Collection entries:
=== Begin Enclosure ===
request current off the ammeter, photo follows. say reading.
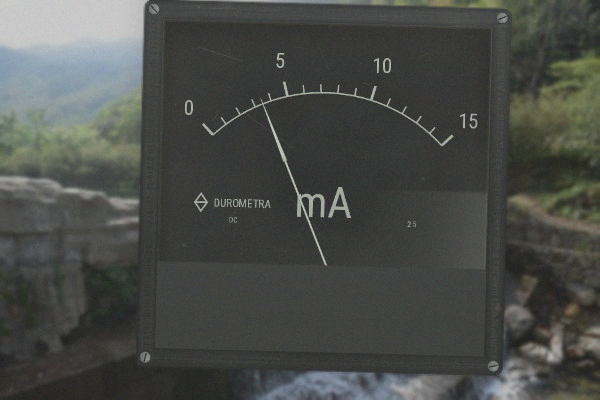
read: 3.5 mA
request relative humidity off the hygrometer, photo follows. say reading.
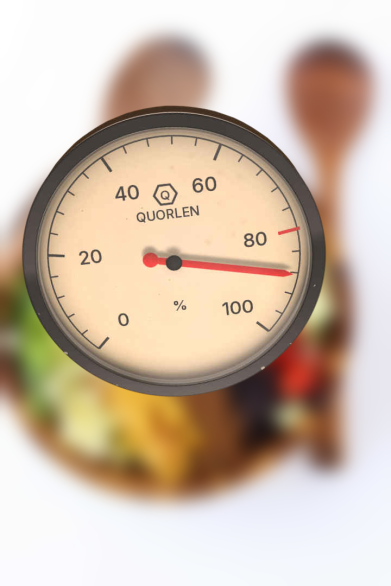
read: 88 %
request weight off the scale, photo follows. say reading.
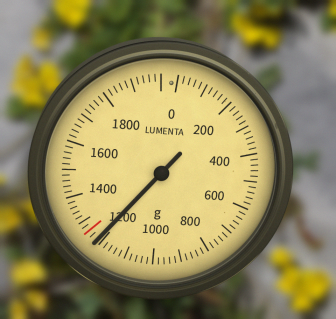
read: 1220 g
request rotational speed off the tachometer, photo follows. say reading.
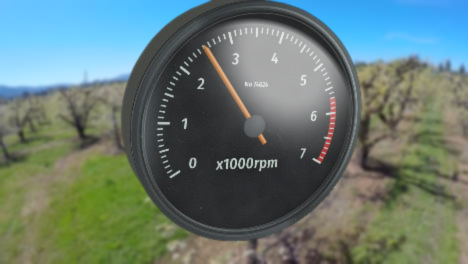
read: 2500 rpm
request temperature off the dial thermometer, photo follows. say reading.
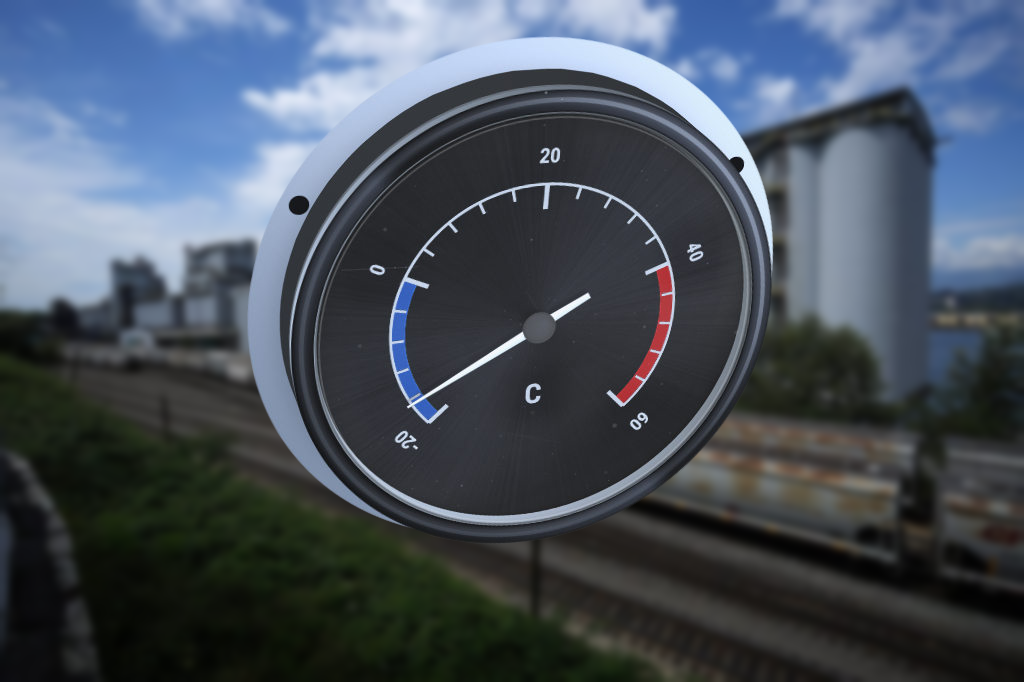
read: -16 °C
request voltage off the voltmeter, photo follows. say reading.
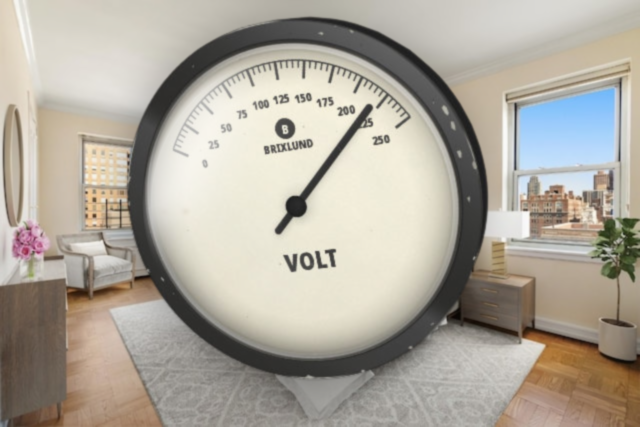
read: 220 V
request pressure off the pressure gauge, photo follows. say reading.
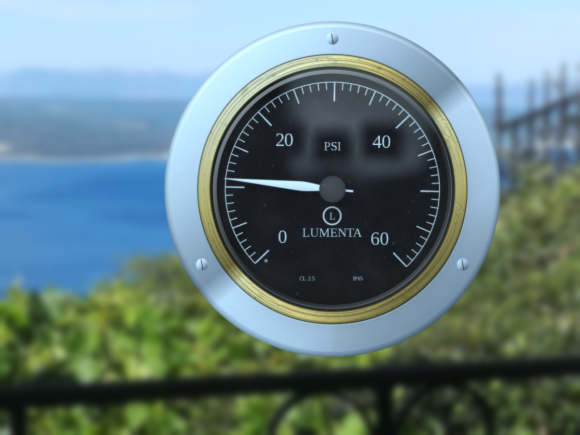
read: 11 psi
=== End Enclosure ===
#### WHAT IS NEEDED
Count the lines in the records that contain the string "reading" and give only that number.

#### WORKED SOLUTION
7